Of course, I have attempted to detach myself from the problem. Let me explain. I questioned myself as to what advice I would give a friend who came to me with the same problem. I forced myself to think about it without letting my emotions get in the way. This brought me to enforce a strict routine. We have a relaxation period together: a short movie, a calm game... She then brushes her teeth, drinks water, goes to the bathroom, and hops into bed! Mommy or Daddy read her a bedtime story. Sometimes, when she requests it or if I feel she is still too excited I will give her a light massage. I even photographed our new routine and displayed the pictures on her wall. We prepared a motivational calendar. Whenever she goes to bed nicely, she can place a sticker on her calendar.


As you can see, I really used my heavy artillery. My reflections brought me to realize that not everyone has an innate capacity to relax. Whether it be at daycare or at home, most children experience difficulty falling asleep at some point. As parents or daycare workers, we must help children learn to relax on their own.


Here are a few tricks which may help:

  • Establishing a regular routine helps children prepare for various activities (prepare for naptime for example).

  • Gentle boxes: tiny containers filled with gentle objects which can be used to help children relax (feathers, cotton balls, and small cars can be used for gentle massages).

  • Naptime containers: containers filled with calm activities and games. Puzzles, plastic figurines, books, or anything else which will encourage children to relax. The contents of the containers can help children transition from lunch to naptime for example.

  • Yoga

  • Children massage each other with balls (in groups of two).

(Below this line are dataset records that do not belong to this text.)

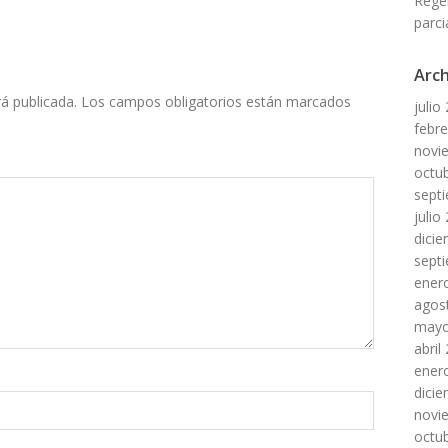
Rege
parci
Arch
á publicada.
Los campos obligatorios están marcados
julio
febr
novi
octu
sept
julio
dici
sept
ener
agos
mayo
abril
ener
dici
novi
octu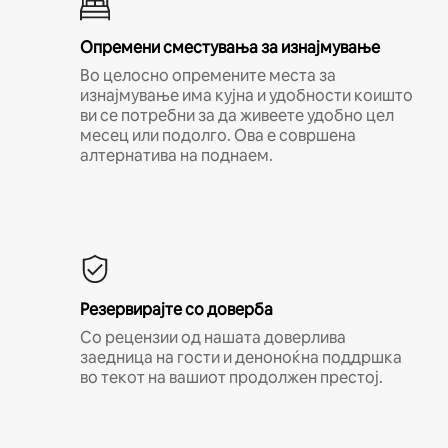
Опремени сместувања за изнајмување
Во целосно опремените места за
изнајмување има кујна и удобности коишто
ви се потребни за да живеете удобно цел
месец или подолго. Ова е совршена
алтернатива на поднаем.
Резервирајте со доверба
Со рецензии од нашата доверлива
заедница на гости и деноноќна поддршка
во текот на вашиот продолжен престој.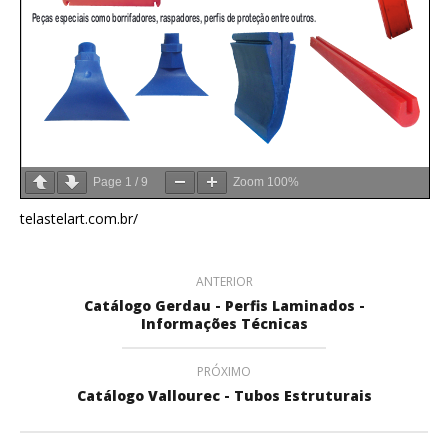
Page
1
/
9
Zoom
100%
telastelart.com.br/
ANTERIOR
Catálogo Gerdau - Perfis Laminados -
Informações Técnicas
PRÓXIMO
Catálogo Vallourec - Tubos Estruturais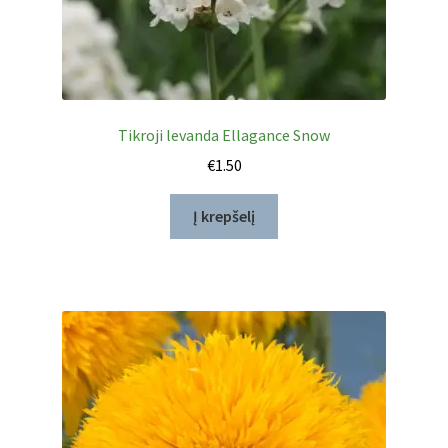
Tikroji levanda Ellagance Snow
€
1.50
Į krepšelį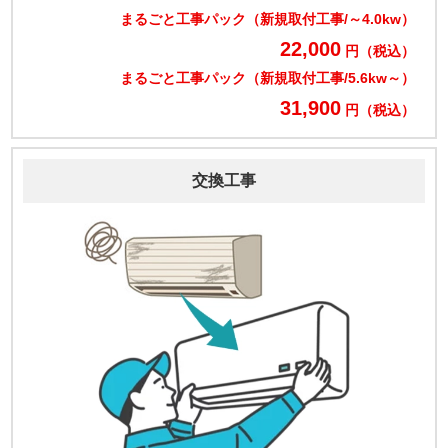
まるごと工事パック（新規取付工事/～4.0kw）
22,000
円（税込）
まるごと工事パック（新規取付工事/5.6kw～）
31,900
円（税込）
交換工事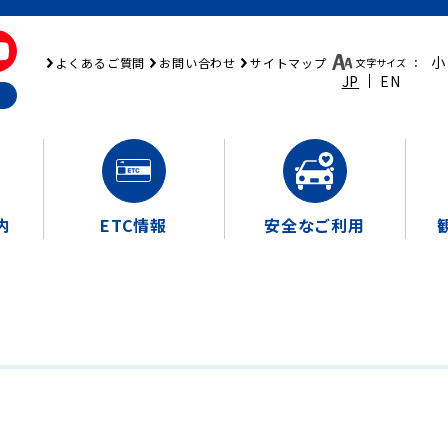
小
よくあるご質問
お問い合わせ
サイトマップ
文字サイズ
：
JP
EN
内
ETC情報
安全なご利用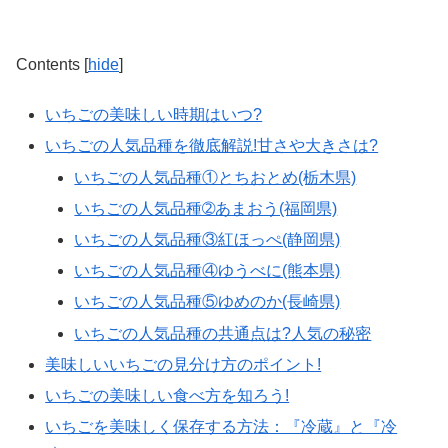
Contents
[
hide
]
いちごの美味しい時期はいつ?
いちごの人気品種を徹底解説!甘さや大きさは?
いちごの人気品種①とちおとめ(栃木県)
いちごの人気品種➁あまおう(福岡県)
いちごの人気品種③紅ほっぺ(静岡県)
いちごの人気品種④ゆうべに(熊本県)
いちごの人気品種⑤ゆめのか(長崎県)
いちごの人気品種の共通点は?人気の秘密
美味しいいちごの見分け方のポイント!
いちごの美味しい食べ方を知ろう!
いちごを美味しく保存する方法：『冷蔵』と『冷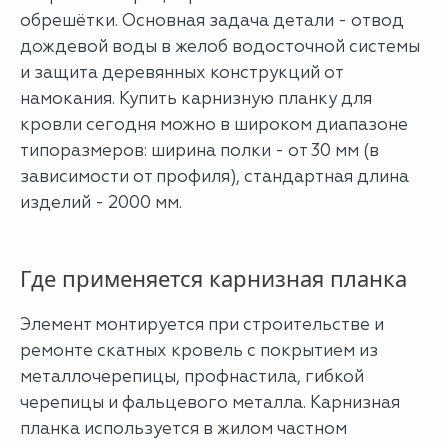
обрешётки. Основная задача детали - отвод
дождевой воды в желоб водосточной системы
и защита деревянных конструкций от
намокания. Купить карнизную планку для
кровли сегодня можно в широком диапазоне
типоразмеров: ширина полки - от 30 мм (в
зависимости от профиля), стандартная длина
изделий - 2000 мм.
Где применяется карнизная планка
Элемент монтируется при строительстве и
ремонте скатных кровель с покрытием из
металлочерепицы, профнастила, гибкой
черепицы и фальцевого металла. Карнизная
планка используется в жилом частном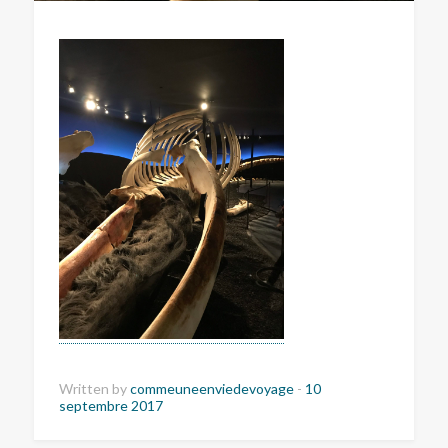
Written by
commeuneenviedevoyage
-
10
septembre 2017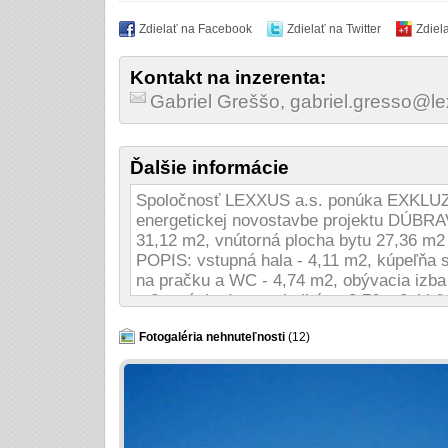
Zdielať na Facebook
Zdielať na Twitter
Zdiel
Kontakt na inzerenta:
Gabriel Greššo, gabriel.gresso@l
Ďalšie informácie
Spoločnosť LEXXUS a.s. ponúka EXKLUZÍV
energetickej novostavbe projektu DÚBRA
31,12 m2, vnútorná plocha bytu 27,36 m2 
POPIS: vstupná hala - 4,11 m2, kúpeľňa
na pračku a WC - 4,74 m2, obývacia izba 
m2 s východom na balkón - 3,76 m2. Veľmi
stranu. Cena bytu zahŕňa kvalitný štanda
zníženou parapetnou doskou + mikrovetra
Fotogaléria nehnuteľnosti
(12)
dvere so zárubňami, laminátové parkety 
- keramika SOUKUP, závesné WC, batéri
technológiou ISOkorb Schock, vlastná plyn
realizovaný renomovanou spoločnosťou 
prísne nízkoenergetické štandardy, energ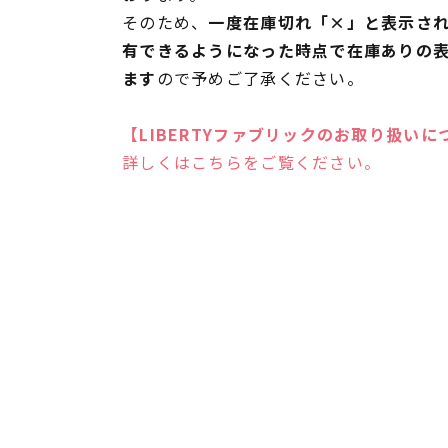
そのため、
一度在庫切れ「×」と表示さ
有できるようになった時点で在庫ありの
ます
ので予めご了承ください。
【LIBERTYファブリックのお取り扱いに
詳しくはこちらをご覧ください。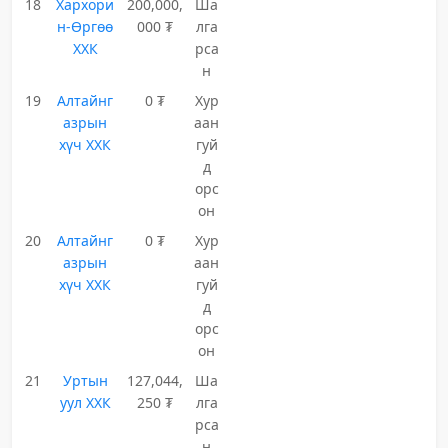
18
Хархори
200,000,
Ша
н-Өргөө
000 ₮
лга
ХХК
рса
н
19
Алтайнг
0 ₮
Хур
азрын
аан
хүч ХХК
гуй
д
орс
он
20
Алтайнг
0 ₮
Хур
азрын
аан
хүч ХХК
гуй
д
орс
он
21
Уртын
127,044,
Ша
уул ХХК
250 ₮
лга
рса
н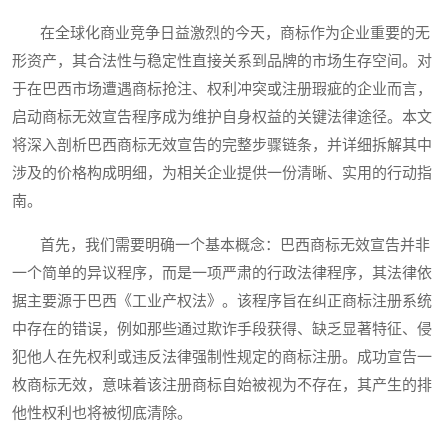
在全球化商业竞争日益激烈的今天，商标作为企业重要的无
形资产，其合法性与稳定性直接关系到品牌的市场生存空间。对
于在巴西市场遭遇商标抢注、权利冲突或注册瑕疵的企业而言，
启动商标无效宣告程序成为维护自身权益的关键法律途径。本文
将深入剖析巴西商标无效宣告的完整步骤链条，并详细拆解其中
涉及的价格构成明细，为相关企业提供一份清晰、实用的行动指
南。
首先，我们需要明确一个基本概念：巴西商标无效宣告并非
一个简单的异议程序，而是一项严肃的行政法律程序，其法律依
据主要源于巴西《工业产权法》。该程序旨在纠正商标注册系统
中存在的错误，例如那些通过欺诈手段获得、缺乏显著特征、侵
犯他人在先权利或违反法律强制性规定的商标注册。成功宣告一
枚商标无效，意味着该注册商标自始被视为不存在，其产生的排
他性权利也将被彻底清除。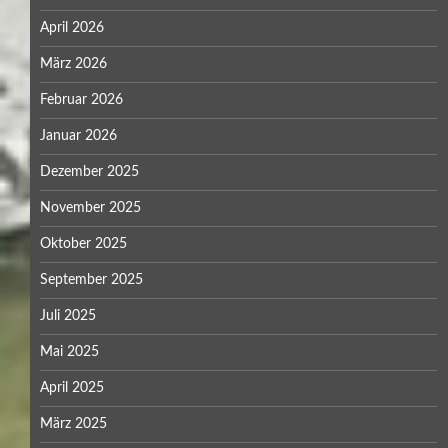
April 2026
März 2026
Februar 2026
Januar 2026
Dezember 2025
November 2025
Oktober 2025
September 2025
Juli 2025
Mai 2025
April 2025
März 2025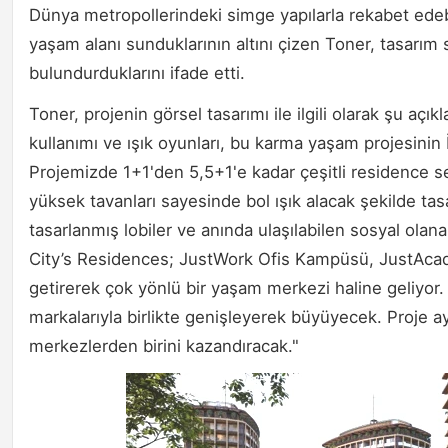
Dünya metropollerindeki simge yapılarla rekabet edebil
yaşam alanı sunduklarının altını çizen Toner, tasarım
bulundurduklarını ifade etti.
Toner, projenin görsel tasarımı ile ilgili olarak şu aç
kullanımı ve ışık oyunları, bu karma yaşam projesinin İ
Projemizde 1+1'den 5,5+1'e kadar çeşitli residence s
yüksek tavanları sayesinde bol ışık alacak şekilde tas
tasarlanmış lobiler ve anında ulaşılabilen sosyal olana
City’s Residences; JustWork Ofis Kampüsü, JustAcade
getirerek çok yönlü bir yaşam merkezi haline geliyor.
markalarıyla birlikte genişleyerek büyüyecek. Proje ay
merkezlerden birini kazandıracak."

  • Children decorate a cloud and glue it to the ceiling over their bed. They can admire it before falling asleep.

  • Soft music

  • Relaxation and breathing exercises. Nicole Malenfant's book "Jeux de relaxation" is a great tool for daycare workers. It is available in French only on our online store. It is filled with activities that help children (and adults) relax.

I think the most important thing is to be patient, even if it is difficult at times. Remind yourself that children are not trying to provoke you. They may just want extra attention. The more attention you give them, positive or negative, they will have succeeded. The more exasperated you are, the more you lecture them, the more you respond to their questions and requests, the more reason they have to pursue. Remember, each child is unique. Some need to be very active before they fall asleep while others need a familiar object or sound. Some children require darkness while others need to feel your presence... breathe!